DIRECTIONS –
Take the line that holds "output o0, o1, o2, o3, o4, o5, o6, o7;" and every line after it to the end of the entries, and repeat them exactly without the pictures.

(Beginning of EXERCISE INPUT)

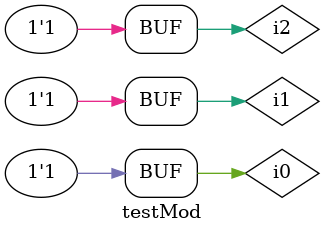
<source format=v>

module decoderMod(i2, i1, i0, o0, o1, o2, o3, o4, o5, o6, o7);
    input i2, i1, i0;
    output o0, o1, o2, o3, o4, o5, o6, o7;

    wire not_i2, not_i1, not_i0;

    not(not_i2, i2);
    not(not_i1, i1);
    not(not_i0, i0);

    and(o0, not_i2, not_i1, not_i0);
    and(o1, not_i2, not_i1, i0);
    and(o2, not_i2, i1, not_i0);
    and(o3, not_i2, i1, i0);
    and(o4, i2, not_i1, not_i0);
    and(o5, i2, not_i1, i0);
    and(o6, i2, i1, not_i0);
    and(o7, i2, i1, i0);
endmodule

module testMod;
    reg i2, i1, i0;
    wire o0, o1, o2, o3, o4, o5, o6, o7;

    decoderMod the_decoder(i2, i1, i0, o0, o1, o2, o3, o4, o5, o6, o7);

    initial begin
      $display("Time  i2  i1  i0   o0  o1  o2  o3  o4  o5  o6  o7");
      $display("----  ----------   ------------------------------");
      $monitor("   %0d   %b   %b   %b   %b   %b   %b   %b   %b   %b   %b   %b",$time, i2, i1, i0, o0, o1, o2, o3, o4, o5, o6, o7);
    end

    initial begin
      i2 = 0; i1 = 0; i0 = 0;
      #1;
      i2 = 0; i1 = 0; i0 = 1;
      #1;
      i2 = 0; i1 = 1; i0 = 0;
      #1;
      i2 = 0; i1 = 1; i0 = 1;
      #1;
      i2 = 1; i1 = 0; i0 = 0;
      #1;
      i2 = 1; i1 = 0; i0 = 1;
      #1;
      i2 = 1; i1 = 1; i0 = 0;
      #1;
      i2 = 1; i1 = 1; i0 = 1;
    end
endmodule
</source>
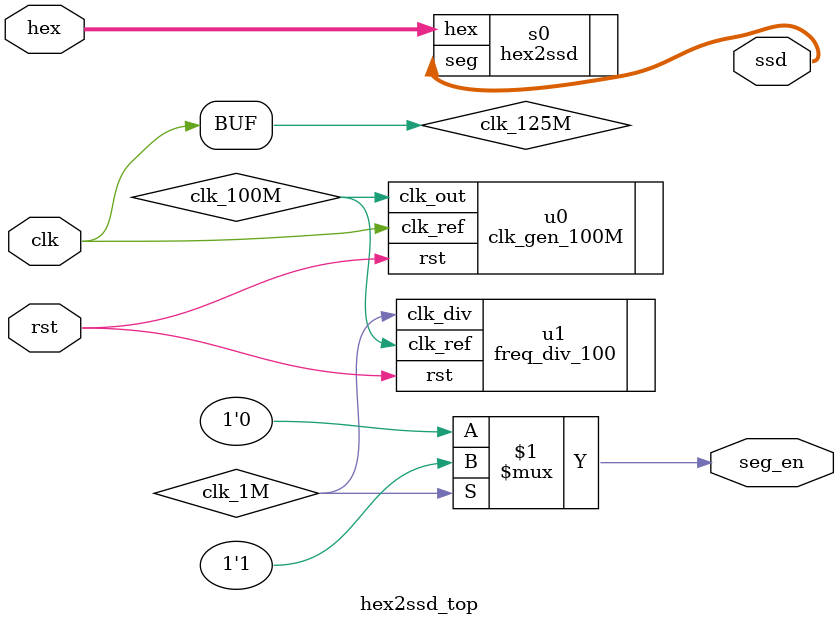
<source format=v>
`timescale 1ns / 1ps


module hex2ssd_top(
    input           clk,
    input           rst,
    input   [3:0]   hex,
    output          seg_en,
    output  [6:0]   ssd
    );

    wire    clk_125M = clk;
    wire    clk_100M, clk_1M;

    clk_gen_100M    u0  (.clk_ref(clk_125M),    .rst(rst),    .clk_out(clk_100M));
    freq_div_100    u1  (.clk_ref(clk_100M),     .rst(rst),      .clk_div(clk_1M));
    hex2ssd         s0  (.hex(hex), .seg(ssd));

    assign seg_en  =   (clk_1M) ? 1'b1 : 1'b0;
endmodule

</source>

(End of EXERCISE INPUT)

EXPECTED OUTPUT –
    output o0, o1, o2, o3, o4, o5, o6, o7;

    wire not_i2, not_i1, not_i0;

    not(not_i2, i2);
    not(not_i1, i1);
    not(not_i0, i0);

    and(o0, not_i2, not_i1, not_i0);
    and(o1, not_i2, not_i1, i0);
    and(o2, not_i2, i1, not_i0);
    and(o3, not_i2, i1, i0);
    and(o4, i2, not_i1, not_i0);
    and(o5, i2, not_i1, i0);
    and(o6, i2, i1, not_i0);
    and(o7, i2, i1, i0);
endmodule

module testMod;
    reg i2, i1, i0;
    wire o0, o1, o2, o3, o4, o5, o6, o7;

    decoderMod the_decoder(i2, i1, i0, o0, o1, o2, o3, o4, o5, o6, o7);

    initial begin
      $display("Time  i2  i1  i0   o0  o1  o2  o3  o4  o5  o6  o7");
      $display("----  ----------   ------------------------------");
      $monitor("   %0d   %b   %b   %b   %b   %b   %b   %b   %b   %b   %b   %b",$time, i2, i1, i0, o0, o1, o2, o3, o4, o5, o6, o7);
    end

    initial begin
      i2 = 0; i1 = 0; i0 = 0;
      #1;
      i2 = 0; i1 = 0; i0 = 1;
      #1;
      i2 = 0; i1 = 1; i0 = 0;
      #1;
      i2 = 0; i1 = 1; i0 = 1;
      #1;
      i2 = 1; i1 = 0; i0 = 0;
      #1;
      i2 = 1; i1 = 0; i0 = 1;
      #1;
      i2 = 1; i1 = 1; i0 = 0;
      #1;
      i2 = 1; i1 = 1; i0 = 1;
    end
endmodule
</source>
<source format=v>
`timescale 1ns / 1ps


module hex2ssd_top(
    input           clk,
    input           rst,
    input   [3:0]   hex,
    output          seg_en,
    output  [6:0]   ssd
    );

    wire    clk_125M = clk;
    wire    clk_100M, clk_1M;

    clk_gen_100M    u0  (.clk_ref(clk_125M),    .rst(rst),    .clk_out(clk_100M));
    freq_div_100    u1  (.clk_ref(clk_100M),     .rst(rst),      .clk_div(clk_1M));
    hex2ssd         s0  (.hex(hex), .seg(ssd));

    assign seg_en  =   (clk_1M) ? 1'b1 : 1'b0;
endmodule

</source>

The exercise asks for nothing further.